Nu forgot Perrin in her excitement. She took photos with her wrist camera. What a rich find for a paleontologist, she thought. Then she reached outward with her feeling and found Perrin again, wandering nearby.
What do you feel?
Her joy. She is in love with these prints of life.
Perrin drifted in and out of them, happy.
Nu sent images of a few of the best, attached to a message she sent to Brand: “Perrin’s legacy. She was right, many fossil prints here.” Knowing that Brand, the goodhearted dispatcher, would broadcast the news to the entire colony.
Let the Corporation ship her home now. At least Perrin’s spirit could be happy and not wander in the dark anymore. Nu would not be weighted by a failure of responsibility for her.
Hunger had caught up to her, but she wasn’t even going to think about what must have happened to her kite in this slide. Supper might be buried under a thousand kilotons of rock. She would have to request help and a rescue, neither of which would add to her professional reputation right now.
Instead, she leaned on one huge slab, a freshly broken piece of the outer skin of Mars, gazing at the cliffside.
The ritual began automatically. What do you see?
A fish. She spied her find from yesterday, the big almost-fish fossil print over there near the bottom of the cliff. Nu climbed and scrambled patiently forward over human-sized chunks of fallen debris, wanting to look closely at it again.

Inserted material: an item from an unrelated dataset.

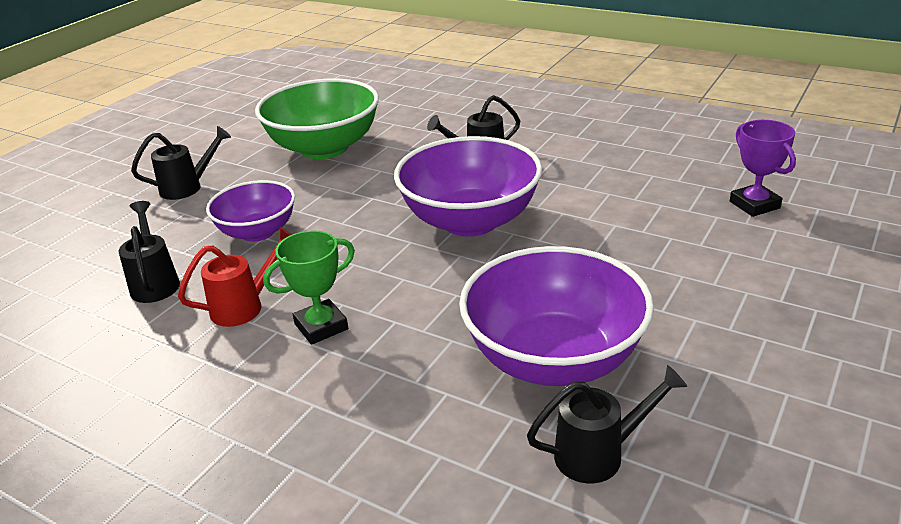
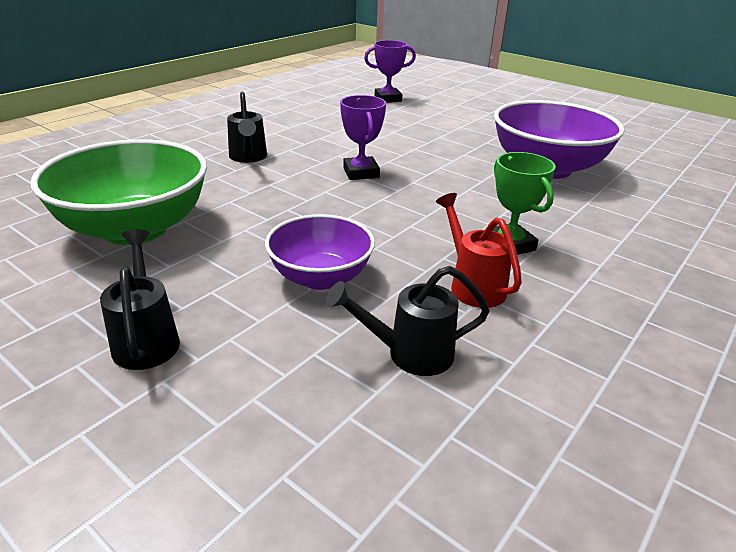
camera: 85 degrees left, 0 degrees up
(470, 221) = (361, 173): purple bowl -> purple trophy
(599, 454) = (630, 169): black watering can -> none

Today it appeared more like a fish than it had yesterday. Maybe because today its ancient scales looked shiny.
What do you see?
Abruptly she saw what was before her: the rock around the fish was stained with seeping liquid, and the ground below it too was turning from desperately dry dust to wet stuff. Martian mud? The liquid trickled past her downhill in a long stylus-thin stream that lost itself in the rockpile of the ravine.
Impossible. Not frozen, steaming a little in the frigid air: it must be thermal. She sank to her knees, awed, watching the tiny streamlet closely. Seeing it clear gradually and widen.
Seeing in it future fish swimming, future plants growing, riches that would not be carried off, but stay here and bring life back to this place. Impossible and possible had just met.
After a while she thought to thank Perrin and the gods of her childhood.
Finally, she sent a new message to Brand:
“Inform British Science Three and Corporation that Perrin and I have discovered an underground source of water, now visible as a spring at this location and timestamp, images attached.”